I gave her 3 chances. I am not a mean mom.
3 chances to help me make muffins without sticking her hand in the bowl of flour and sugar. After the third, she was not allowed to help me anymore. Kicking screaming meltdown ensued. Morning—day OFF morning—disrupted.
Was it worth it?
Thing is, it was not about the muffin mess. I don’t mind cleaning a little flour off the counter. But after 3 times, she was testing. And the answer to that test is, if you do something mom or dad says not to do, bad stuff happens. Because next time, “no” might be about running out in traffic. Or getting in the car with a friend who’s been drinking. Or any number of things in between there that might just make her a really unpleasant person when she grows up—someone who has no boundaries and does not play well with others.
Thing is, she is a 2, and she does not know the difference in the “NO” that means, hey, that stove is hot, and the “no” that means stop that, you’re going to make a mess. She is 2, and lacks the gift of discernment. All she needs to learn now is that no means no.
You know who else lacks discernment? These folks, apparently:
If you don’t want to read the whole article, the gist is this: “Surry Baptist Association in North Carolina expelled Flat Rock Baptist Church in Mount Airy from membership July 26, two weeks after their new female pastor started at the church.” The church
has been officially “disfellowshipped.” Now, I am an ecumenically-minded
person, and I know that the Baptists—all branches of them—have grown in many
ways these last 10 years or so. I also know that they are not categorically
racist, sexist, homophobics. That said… it takes a really special kind of
literalism to say that women can be ministers, just not SENIOR ministers… I
just don’t hardly know where to start.
Wait, yes I do. I will start with—discernment. Grown up people of faith are not toddlers with their hand in the flour jar. They are not small children prone to run out into traffic. And, increasingly, grown up people of faith are not accepting doctrine
that has been passed down, repressed and backward generation to generation,
boxed up and ready for consumption. Increasingly, people seeking the holy are
realizing that they have a right to think for themselves, a right to frame
their faith in the context of their own time, their own experience, their own
inborn sense of grace.
This is not sacrilege, blasphemy, or disbelief.
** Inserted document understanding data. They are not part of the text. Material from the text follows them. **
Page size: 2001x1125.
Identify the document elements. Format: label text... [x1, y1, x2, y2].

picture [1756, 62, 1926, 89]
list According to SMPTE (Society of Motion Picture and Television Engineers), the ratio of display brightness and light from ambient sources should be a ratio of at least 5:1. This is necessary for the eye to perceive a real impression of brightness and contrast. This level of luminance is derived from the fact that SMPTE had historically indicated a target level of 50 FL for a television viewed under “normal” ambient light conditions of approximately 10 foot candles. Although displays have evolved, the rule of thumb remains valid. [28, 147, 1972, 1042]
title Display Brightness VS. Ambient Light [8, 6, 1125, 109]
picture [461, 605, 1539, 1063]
It is the simple awareness that some scripture—especially some of the letters and law—were written for people who had not yet learned the power of their own will, their own gifts to distinguish right from wrong, and then from now. Some people who had not quite learned what it meant to all live together in faith and community.
Again, not hating on the Baptists. It is a specific worldview that hurts us so, and it is not relegated to any one denomination or organization. I live in the big city, and around here, it is the independent, evangelical mega-churches that pick and choose their literalisms… Of course women can serve the church! There’s the nursery, right over there. Of course God wants you to give to the poor! That passage about giving away EVERYTHING? Oh, ha ha, Jesus didn’t mean that… People flock to these churches by the tens of thousands. People who, in every other area of their lives, would be outraged if they–or their mothers/sisters/daughters/wives–were not given the same opportunities as men. But in the church, it is somehow still ok. In the church, for some reason, it is still ok to live with “because i said so…”
And on and on it goes. Are we 2 years old, or not? Are we small children who live and die by clear yes-es and no’s, or are we the living, breathing, active and present Body of Christ in a changing and hurting world? Rev. Bailey Edwards Nelson calls the grown-up faith “soul competency,” and I think that about says it. Her church—Flat Rock Baptist Church—crossed the street all by their big boy/girl self. They are a shining light to all of us who are trying to live the gospel beyond the boundaries we were given as children.
When my kids get older, I hope they will know that sticking your hand in the flour jar and making a mess is not altoghter a bad thing. But I hope they will also know that “no meaning no” when they were children, led them to be wiser and kinder adults, free to trust their own instincts and gifts, and empowered to use their own sense of direction when crossing the street. And my deeper, secret, mom hope–that even then, they will be crossing the street to get to church. A Church that has learned and grown and changed alongside them, all the days of their lives.
Also, “disfellowship” is not a word. Biblical or otherwise.